The agent shows you a card with the day’s plan — exercises, set targets, the order they’re queued — and waits for a nod. Once you confirm, the session is open and live; everything you log from this moment attaches to it.

Picking a different day or routine

If you missed Monday’s pull and want to do it Tuesday, say so explicitly: « start pull day instead ». The agent swaps the day pick and re-queues the exercises. The same works for one-off sessions you’re not following on plan: « freestyle session, chest and triceps » creates an empty container you fill in as you go.

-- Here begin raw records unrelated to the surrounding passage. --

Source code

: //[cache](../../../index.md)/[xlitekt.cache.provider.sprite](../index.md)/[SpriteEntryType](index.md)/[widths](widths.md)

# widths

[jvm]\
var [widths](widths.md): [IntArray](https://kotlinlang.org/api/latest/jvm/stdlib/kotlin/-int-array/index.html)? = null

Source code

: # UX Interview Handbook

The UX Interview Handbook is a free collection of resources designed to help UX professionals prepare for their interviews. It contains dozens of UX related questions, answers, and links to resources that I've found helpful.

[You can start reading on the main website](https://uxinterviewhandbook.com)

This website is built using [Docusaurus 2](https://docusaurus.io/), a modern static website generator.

If a paused session is still open — phone call earlier, the agent has been waiting — opening with « let’s start » resumes it instead of opening a new one. If you want a fresh one anyway, name it: « new session, skip the paused one ».

What this anchors

The session is the container everything else lives inside. Sets, advanced clusters, cardio after — they all need a session open or the agent refuses and asks you to start one. Starting cleanly at the top is what makes the rest of the recipes work.

The session also captures duration from this moment, so the timestamp matters. A session started at 7:00 and closed at 8:15 reads as a 75-minute workout in your trends; one started but never closed runs forever and skews everything downstream until you end it.

When the agent picks wrong

The card the agent shows you is where you catch a wrong assumption. If it queued today’s leg day but you’re here for arms, say so before confirming: « no, this is arms day ». The card swaps and you’re set. If you wanted to resume the paused one and it offered to start fresh, push back the same way.

If your active routine itself is wrong — new mesocycle starts next week but the agent’s still on the old one — that’s a separate problem. Switch the routine first, then come back here to start the session.

What makes a clean start

Three things decide whether the session is set up right: the routine and day match what you’re actually about to train (so queue and targets are real), the start time is now (not yesterday’s leftover — confirm or override), and no orphan session is still open (one at a time keeps the data clean). The system reads these for duration, adherence, and training quality; starting into the wrong session quietly corrupts every metric tied to it. Start the way you mean to train, then go.